Scenario Compass  ·  Guided Exploration

Navigating Climate Futures

Understanding the feasibility and sustainability of global climate mitigation benchmarks

Primer — What you will explore

  • Why we model climate futures
  • What the current scenario landscape looks like
  • How feasibility and sustainability considerations reshape what 1.5°C requires
Section 1

Why do we model climate futures?

To limit the negative impacts and consequences of climate change, countries committed in the Paris Agreement to limit climate change to well below 2°C, aiming for 1.5°C.

To understand how to get there – which technologies to scale, how fast emissions must fall, what trade-offs could arise – scientists build climate mitigation scenarios.

A scenario is not a prediction. It is a self-consistent, plausible description of how the world could evolve if certain choices were made and certain conditions hold. Think of scenarios as maps of possible futures.

Section 2

The current scenario landscape

The Scenario Compass database is what scientists call an 'ensemble of opportunity'. It contains the scenarios that modelling teams chose to submit – not a systematically representative sample of all possible futures.

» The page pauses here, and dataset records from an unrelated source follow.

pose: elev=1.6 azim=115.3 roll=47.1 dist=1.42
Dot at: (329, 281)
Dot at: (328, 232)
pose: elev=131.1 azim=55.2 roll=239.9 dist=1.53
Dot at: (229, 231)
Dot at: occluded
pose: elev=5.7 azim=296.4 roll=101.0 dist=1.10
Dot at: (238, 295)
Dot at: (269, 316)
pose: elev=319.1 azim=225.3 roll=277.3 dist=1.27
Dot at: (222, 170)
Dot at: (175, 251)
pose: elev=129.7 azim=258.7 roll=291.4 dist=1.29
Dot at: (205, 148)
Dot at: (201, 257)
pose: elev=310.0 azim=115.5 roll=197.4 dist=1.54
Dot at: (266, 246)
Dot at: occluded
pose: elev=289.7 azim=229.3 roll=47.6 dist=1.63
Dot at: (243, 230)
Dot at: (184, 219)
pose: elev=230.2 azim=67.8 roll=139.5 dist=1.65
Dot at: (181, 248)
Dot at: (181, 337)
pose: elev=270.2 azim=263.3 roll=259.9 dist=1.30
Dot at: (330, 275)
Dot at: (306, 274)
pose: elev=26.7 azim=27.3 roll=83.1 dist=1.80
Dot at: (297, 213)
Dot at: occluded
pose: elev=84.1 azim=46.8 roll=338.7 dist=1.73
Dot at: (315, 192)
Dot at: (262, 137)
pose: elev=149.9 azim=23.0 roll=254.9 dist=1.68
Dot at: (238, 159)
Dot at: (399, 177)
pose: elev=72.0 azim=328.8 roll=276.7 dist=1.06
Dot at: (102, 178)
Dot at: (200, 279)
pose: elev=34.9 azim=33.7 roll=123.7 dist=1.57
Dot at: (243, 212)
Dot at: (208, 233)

Figure 1 · The Scenario Map

Scenario count reflects modelling conventions, not real-world likelihood — more is not more probable.

Section 3

Feasibility and sustainability

Not every path on a map is equally passable. A route that crosses a lake may be geometrically direct but physically impassable.

Feasibility

asks: can this happen? It examines whether a scenario's requirement, for example the pace of technology development, fall within the bounds of what is plausible given current knowledge.

Sustainability

asks: should this happen, given planetary and social limits? It examines whether a scenario stays within ecological boundaries and respects basic social thresholds.

Figure 2 · Feasibility and Sustainability criteria

Checkpoint

What is the difference between a feasibility flag and a sustainability flag?

Section 4

Reshaping 1.5°C requirements

When you filter the ensemble for both climate targets and sustainability thresholds, the waypoints change significantly.

Figure 3 · Benchmark explorer

Three findings emerge consistently:

  1. Considering sustainability and feasibility increases short-term ambition.
  2. Speculative carbon removal (CDR) reliance is significantly reduced.
  3. Demand-side transformations become essential for 1.5°C compatibility.